In the records below, write out word for word the part that opens with the line containing "οίκηση (Γενικός Κανονισμός" and closes with the line containing "ήτρης Τσιμάρας, Υπεύθυνος", including both of those lines.

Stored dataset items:
>>>

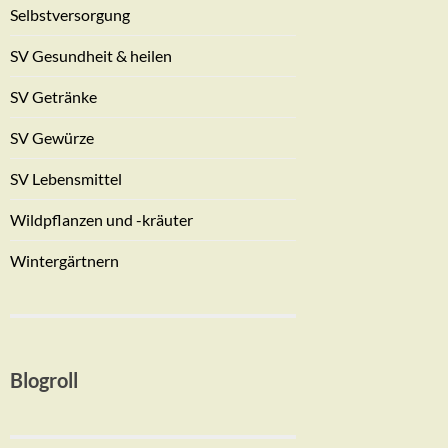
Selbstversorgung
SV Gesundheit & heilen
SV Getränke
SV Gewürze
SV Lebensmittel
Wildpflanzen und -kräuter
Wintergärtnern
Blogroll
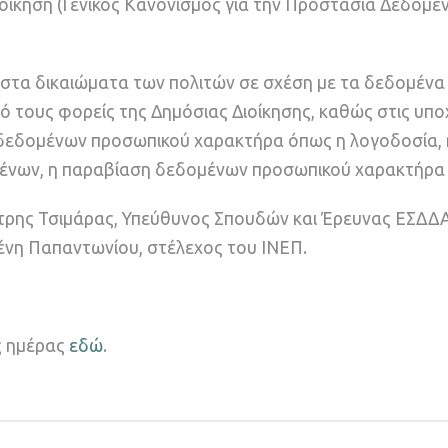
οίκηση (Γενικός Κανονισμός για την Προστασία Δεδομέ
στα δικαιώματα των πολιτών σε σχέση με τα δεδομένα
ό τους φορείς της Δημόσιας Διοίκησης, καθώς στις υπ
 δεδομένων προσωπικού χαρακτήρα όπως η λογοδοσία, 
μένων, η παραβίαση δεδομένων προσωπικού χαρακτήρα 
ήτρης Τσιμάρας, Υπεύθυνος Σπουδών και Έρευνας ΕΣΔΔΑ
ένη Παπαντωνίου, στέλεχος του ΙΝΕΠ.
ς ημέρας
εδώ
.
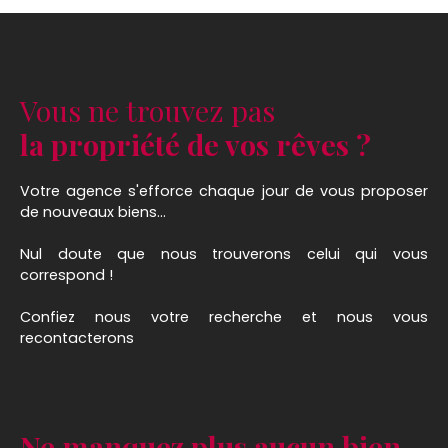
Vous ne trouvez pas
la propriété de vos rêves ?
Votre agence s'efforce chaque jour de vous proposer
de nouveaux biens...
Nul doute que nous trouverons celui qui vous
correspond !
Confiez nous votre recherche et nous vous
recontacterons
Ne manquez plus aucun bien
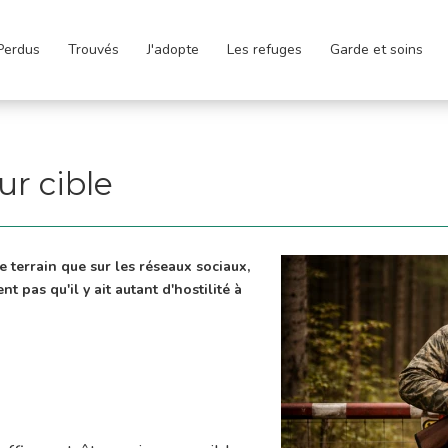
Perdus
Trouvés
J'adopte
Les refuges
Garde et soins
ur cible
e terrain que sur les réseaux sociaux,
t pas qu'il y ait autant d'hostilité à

<<<
>>>

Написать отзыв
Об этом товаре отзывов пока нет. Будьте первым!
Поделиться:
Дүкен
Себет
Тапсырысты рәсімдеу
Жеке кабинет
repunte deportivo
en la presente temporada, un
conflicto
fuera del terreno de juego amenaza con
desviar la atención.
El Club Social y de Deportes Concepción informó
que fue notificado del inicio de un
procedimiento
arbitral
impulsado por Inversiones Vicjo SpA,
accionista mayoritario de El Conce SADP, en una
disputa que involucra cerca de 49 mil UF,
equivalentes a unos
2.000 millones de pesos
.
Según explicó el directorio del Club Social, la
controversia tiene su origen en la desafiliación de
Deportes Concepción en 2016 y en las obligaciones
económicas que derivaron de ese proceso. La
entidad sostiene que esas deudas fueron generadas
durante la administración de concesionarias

<<<

[Task output]
οίκηση (Γενικός Κανονισμός για την Προστασία Δεδομέ
στα δικαιώματα των πολιτών σε σχέση με τα δεδομένα
ό τους φορείς της Δημόσιας Διοίκησης, καθώς στις υπ
 δεδομένων προσωπικού χαρακτήρα όπως η λογοδοσία, 
μένων, η παραβίαση δεδομένων προσωπικού χαρακτήρα 
ήτρης Τσιμάρας, Υπεύθυνος Σπουδών και Έρευνας ΕΣΔΔΑ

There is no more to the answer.